With a host of proposals to hamper economic growth, Democrats could undo all the progress made by the Trump administration. Nancy Pelosi has promised to pass a minimum wage of $15/hour, without regard to the fact that such a move could devastate America’s small businesses.
Not only that, but the future Chairwoman of the House Financial Services Committee, Maxine Waters, has said the era of regulatory reform for banks has come to an end. So much for expanding credit to America’s entrepreneurs. Watch job growth come to a screeching halt if Waters has her way.
At The Hill, Alfredo Ortiz explains the dangers of the Democrats’ plans:
Take one of the top priorities of House Democrats: passing a national $15 minimum wage.

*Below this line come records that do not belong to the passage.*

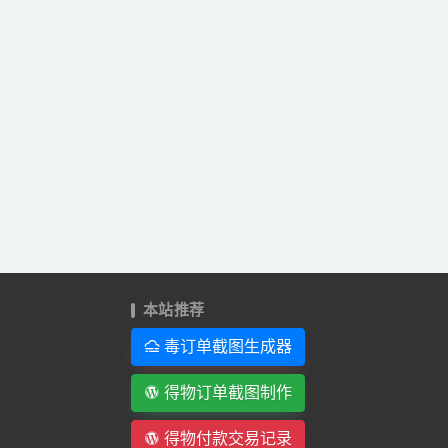
本站推荐
毒订单截图生成器
得物订单截图制作
得物付款交易记录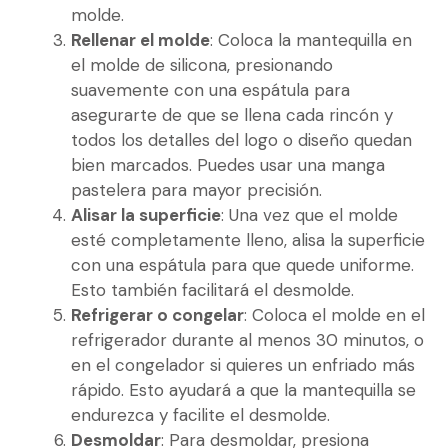
molde.
Rellenar el molde
: Coloca la mantequilla en
el molde de silicona, presionando
suavemente con una espátula para
asegurarte de que se llena cada rincón y
todos los detalles del logo o diseño quedan
bien marcados. Puedes usar una manga
pastelera para mayor precisión.
Alisar la superficie
: Una vez que el molde
esté completamente lleno, alisa la superficie
con una espátula para que quede uniforme.
Esto también facilitará el desmolde.
Refrigerar o congelar
: Coloca el molde en el
refrigerador durante al menos 30 minutos, o
en el congelador si quieres un enfriado más
rápido. Esto ayudará a que la mantequilla se
endurezca y facilite el desmolde.
Desmoldar
: Para desmoldar, presiona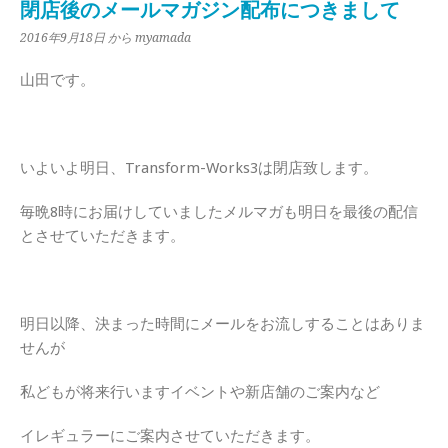
閉店後のメールマガジン配布につきまして
2016年9月18日
から myamada
山田です。
いよいよ明日、Transform-Works3は閉店致します。
毎晩8時にお届けしていましたメルマガも明日を最後の配信
とさせていただきます。
明日以降、決まった時間にメールをお流しすることはありま
せんが
私どもが将来行いますイベントや新店舗のご案内など
イレギュラーにご案内させていただきます。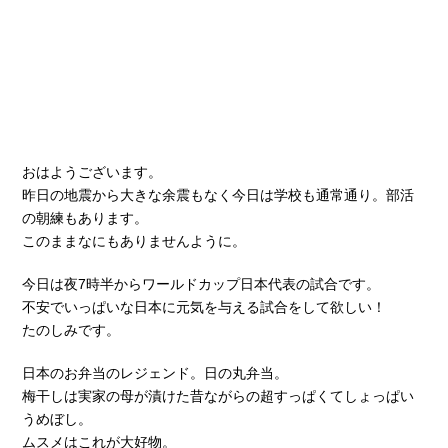
おはようございます。
昨日の地震から大きな余震もなく今日は学校も通常通り。部活
の朝練もあります。
このままなにもありませんように。
今日は夜7時半からワールドカップ日本代表の試合です。
不安でいっぱいな日本に元気を与える試合をして欲しい！
たのしみです。
日本のお弁当のレジェンド。日の丸弁当。
梅干しは実家の母が漬けた昔ながらの超すっぱくてしょっぱい
うめぼし。
ムスメはこれが大好物。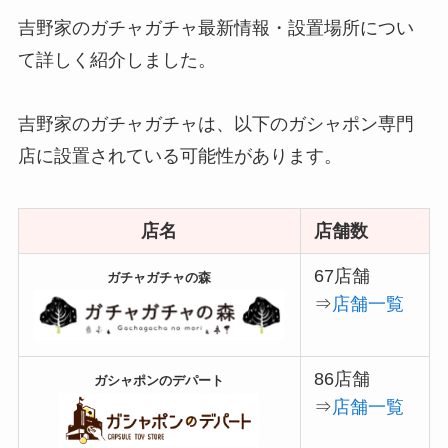
吉野家のガチャガチャ最新情報・設置場所につい
て詳しく紹介しました。
吉野家のガチャガチャは、以下のガシャポン専門
店に設置されている可能性があります。
店名
店舗数
67店舗
ガチャガチャの森
⇒
店舗一覧
86店舗
ガシャポンのデパート
⇒
店舗一覧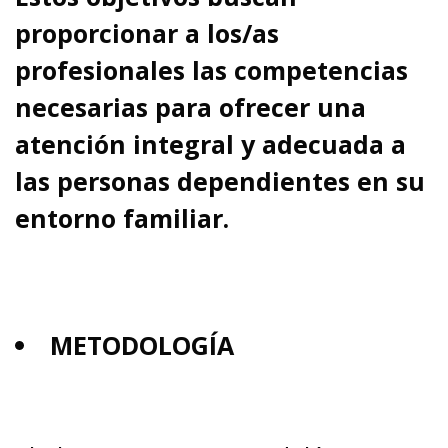
proporcionar a los/as
profesionales las competencias
necesarias para ofrecer una
atención integral y adecuada a
las personas dependientes en su
entorno familiar.
METODOLOGÍA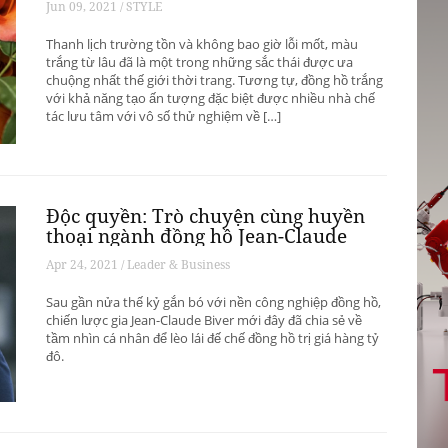
Jun 09, 2021 / STYLE
Thanh lịch trường tồn và không bao giờ lỗi mốt, màu
trắng từ lâu đã là một trong những sắc thái được ưa
chuộng nhất thế giới thời trang. Tương tự, đồng hồ trắng
với khả năng tạo ấn tượng đặc biệt được nhiều nhà chế
tác lưu tâm với vô số thử nghiệm về […]
Độc quyền: Trò chuyện cùng huyền
thoại ngành đồng hồ Jean-Claude
Biver
Apr 24, 2021 / Leader & Business
Sau gần nửa thế kỷ gắn bó với nền công nghiệp đồng hồ,
chiến lược gia Jean-Claude Biver mới đây đã chia sẻ về
tầm nhìn cá nhân để lèo lái đế chế đồng hồ trị giá hàng tỷ
đô.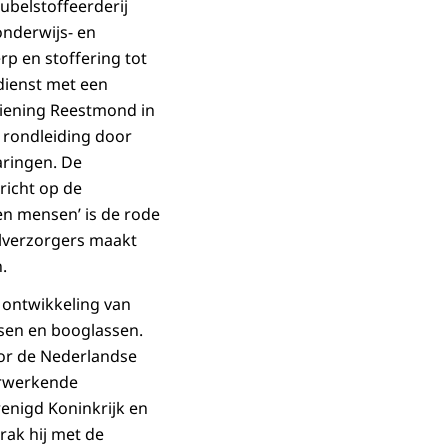
ubelstoffeerderij
onderwijs- en
p en stoffering tot
dienst met een
iening Reestmond in
 rondleiding door
aringen. De
richt op de
 en mensen’ is de rode
elverzorgers maakt
.
e ontwikkeling van
ssen en booglassen.
oor de Nederlandse
erwerkende
renigd Koninkrijk en
ak hij met de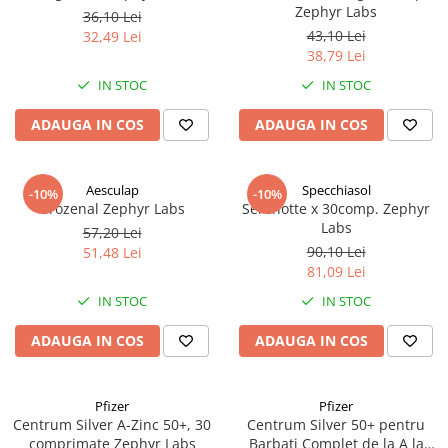
Zephyr Labs
36,10 Lei
43,10 Lei
32,49 Lei
38,79 Lei
IN STOC
IN STOC
ADAUGA IN COS
ADAUGA IN COS
Aesculap
Specchiasol
-10%
-10%
Urozenal Zephyr Labs
Serenotte x 30comp. Zephyr
Labs
57,20 Lei
90,10 Lei
51,48 Lei
81,09 Lei
IN STOC
IN STOC
ADAUGA IN COS
ADAUGA IN COS
Pfizer
Pfizer
Centrum Silver A-Zinc 50+, 30
Centrum Silver 50+ pentru
comprimate Zephyr Labs
Barbati Complet de la A la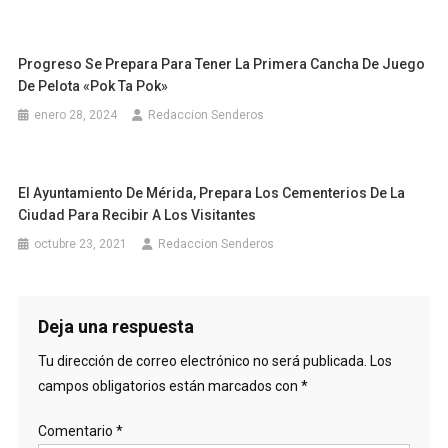
Progreso Se Prepara Para Tener La Primera Cancha De Juego
De Pelota «Pok Ta Pok»
enero 28, 2024
Redaccion Senderos
El Ayuntamiento De Mérida, Prepara Los Cementerios De La
Ciudad Para Recibir A Los Visitantes
octubre 23, 2021
Redaccion Senderos
Deja una respuesta
Tu dirección de correo electrónico no será publicada.
Los
campos obligatorios están marcados con
*
Comentario
*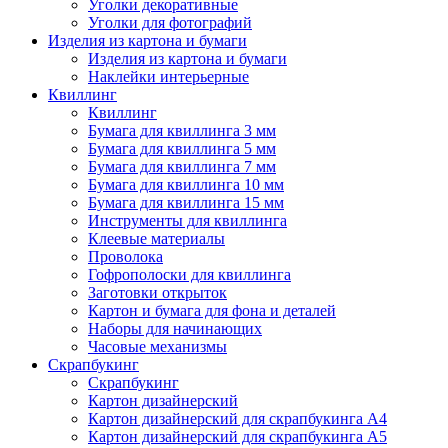
Уголки декоративные
Уголки для фотографий
Изделия из картона и бумаги
Изделия из картона и бумаги
Наклейки интерьерные
Квиллинг
Квиллинг
Бумага для квиллинга 3 мм
Бумага для квиллинга 5 мм
Бумага для квиллинга 7 мм
Бумага для квиллинга 10 мм
Бумага для квиллинга 15 мм
Инструменты для квиллинга
Клеевые материалы
Проволока
Гофрополоски для квиллинга
Заготовки открыток
Картон и бумага для фона и деталей
Наборы для начинающих
Часовые механизмы
Скрапбукинг
Скрапбукинг
Картон дизайнерский
Картон дизайнерский для скрапбукинга А4
Картон дизайнерский для скрапбукинга А5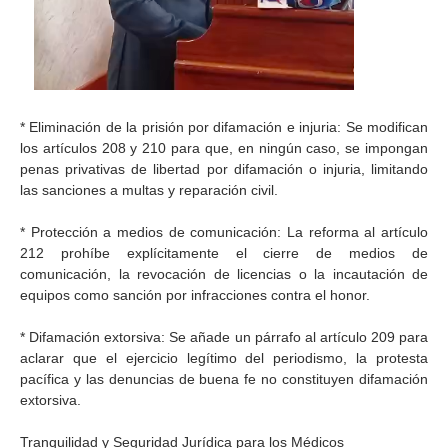
* Eliminación de la prisión por difamación e injuria: Se modifican
los artículos 208 y 210 para que, en ningún caso, se impongan
penas privativas de libertad por difamación o injuria, limitando
las sanciones a multas y reparación civil.
* Protección a medios de comunicación: La reforma al artículo
212 prohíbe explícitamente el cierre de medios de
comunicación, la revocación de licencias o la incautación de
equipos como sanción por infracciones contra el honor.
* Difamación extorsiva: Se añade un párrafo al artículo 209 para
aclarar que el ejercicio legítimo del periodismo, la protesta
pacífica y las denuncias de buena fe no constituyen difamación
extorsiva.
Tranquilidad y Seguridad Jurídica para los Médicos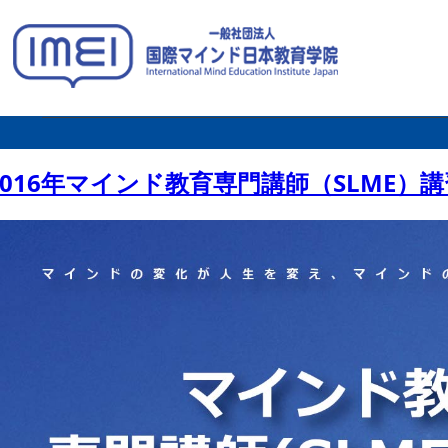
メ
2016年マインド教育専門講師（SLME）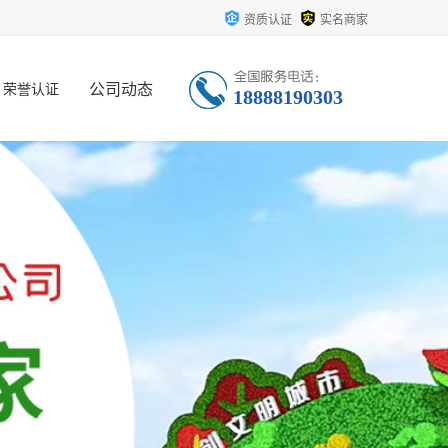
资质认证
实名商家
公司动态
荣誉认证
18888190303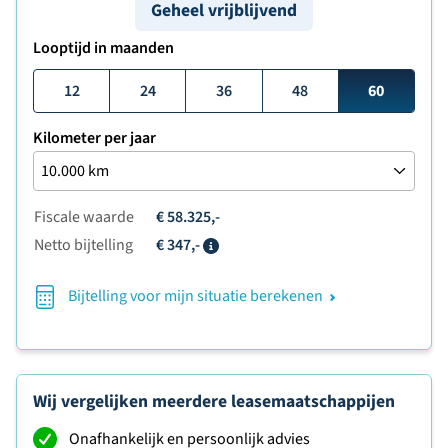
Geheel vrijblijvend
Looptijd in maanden
12
24
36
48
60
Kilometer per jaar
Fiscale waarde
€ 58.325,-
Netto bijtelling
€ 347,-
Info
Bijtelling voor mijn situatie berekenen
Wij vergelijken meerdere leasemaatschappijen
Onafhankelijk en persoonlijk advies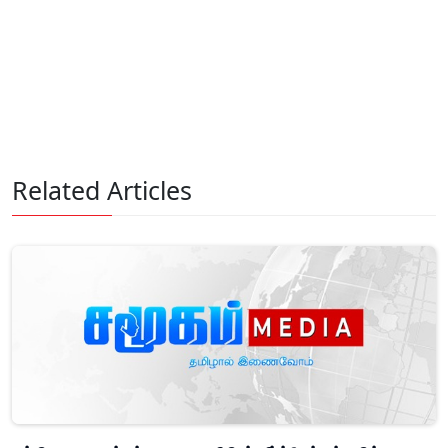
Related Articles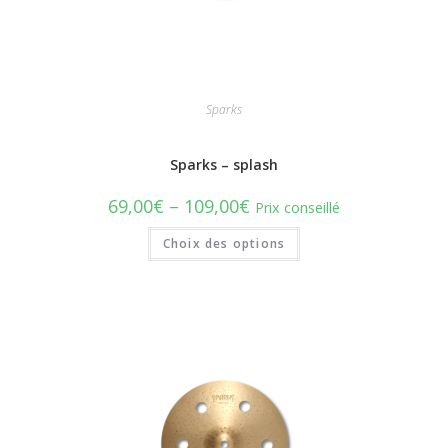
Sparks
Sparks – splash
69,00
€
–
109,00
€
Prix conseillé
Choix des options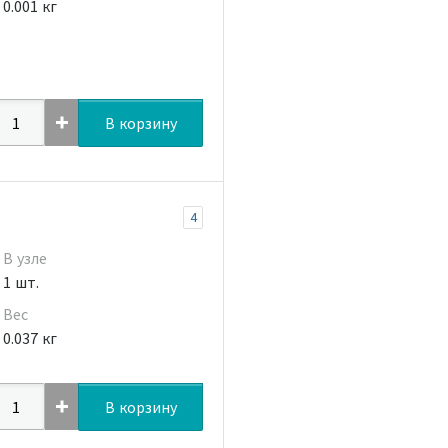
0.001 кг
В корзину
4
В узле
1 шт.
Вес
0.037 кг
В корзину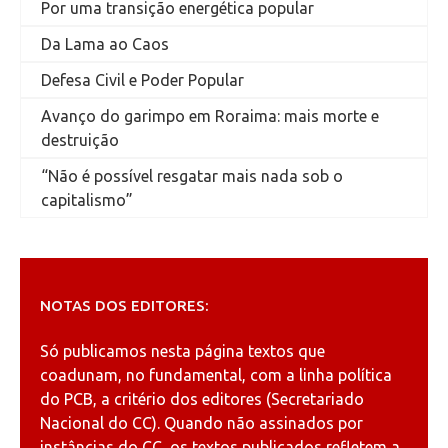
Por uma transição energética popular
Da Lama ao Caos
Defesa Civil e Poder Popular
Avanço do garimpo em Roraima: mais morte e
destruição
“Não é possível resgatar mais nada sob o
capitalismo”
NOTAS DOS EDITORES:
Só publicamos nesta página textos que
coadunam, no fundamental, com a linha política
do PCB, a critério dos editores (Secretariado
Nacional do CC). Quando não assinados por
instâncias do CC, os textos publicados refletem a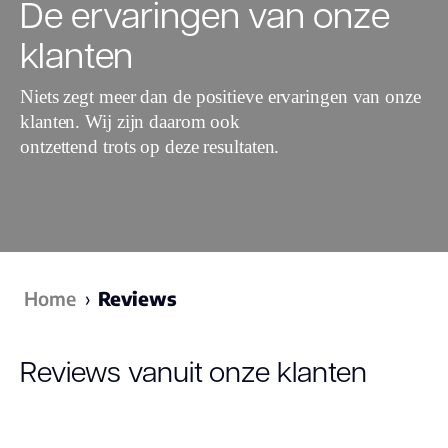
De ervaringen van onze
klanten
Niets zegt meer dan de positieve ervaringen van onze
klanten. Wij zijn daarom ook
ontzettend trots op deze resultaten.
Home
›
Reviews
Reviews vanuit onze klanten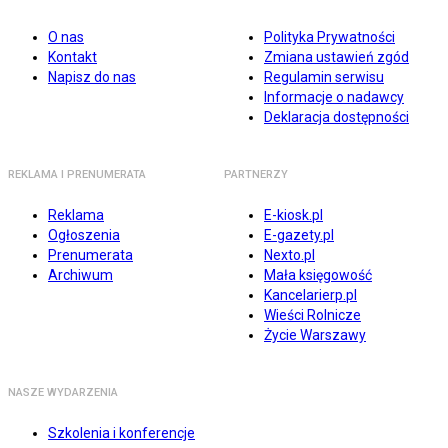
O nas
Polityka Prywatności
Kontakt
Zmiana ustawień zgód
Napisz do nas
Regulamin serwisu
Informacje o nadawcy
Deklaracja dostępności
REKLAMA I PRENUMERATA
PARTNERZY
Reklama
E-kiosk.pl
Ogłoszenia
E-gazety.pl
Prenumerata
Nexto.pl
Archiwum
Mała księgowość
Kancelarierp.pl
Wieści Rolnicze
Życie Warszawy
NASZE WYDARZENIA
Szkolenia i konferencje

The presumptive incoming speaker, Nancy Pelosi, has vowed to pass this wage floor in the first 100 hours of the new Congress. The fact that the shopworn, discredited idea of wage controls is on the front page of the Democratic policy playbook demonstrates the intellectual bankruptcy of their agenda.
A $15 minimum wage would dramatically increase labor costs for small businesses and swamp the tiny profit margins on which most operate. Given that this proposed minimum wage increase is so big — more than double the current federal minimum wage — it’s likely that the majority of small businesses in the country would be negatively affected.
And despite what the media say, employee prospects rise and fall with small businesses. Even in wealthy Seattle, which passed a $15 minimum wage in 2014, independent researchers at the University of Washington revealed that entry-level jobs and hours worked fell as a direct consequence. As a result of reduced hours, entry-level wages actually fell by $1,500 a year, on average.
A minimum wage increase that reduces wages? Just more proof that you can’t fight economics. If the $15 fallout was this bad in Seattle, think of the consequences to Main Street and entry-level employees in poorer cities such as Shreveport, Sioux Falls and South Bend.
Of course, even economic realists recognize the hardships of living on minimum wage and want employees to earn far above it. But rather than trying to achieve this goal through a counterproductive and controversial $15 minimum wage, Democrats and Republicans should come together to advance the bipartisan cause of a fight for $50 — as in a fight for $50,000 annual salaries — the level at which Americans can solidly enter the middle class and begin to live the American Dream.
Sound far-fetched? More like farsighted. There are 7 million unfilled jobs in the country, roughly half of which pay $50,000 a year or more, according to the Labor Department. Young and less-skilled workers should aspire to fill these positions, not hold out hope that their wages will be artificially raised by fiat.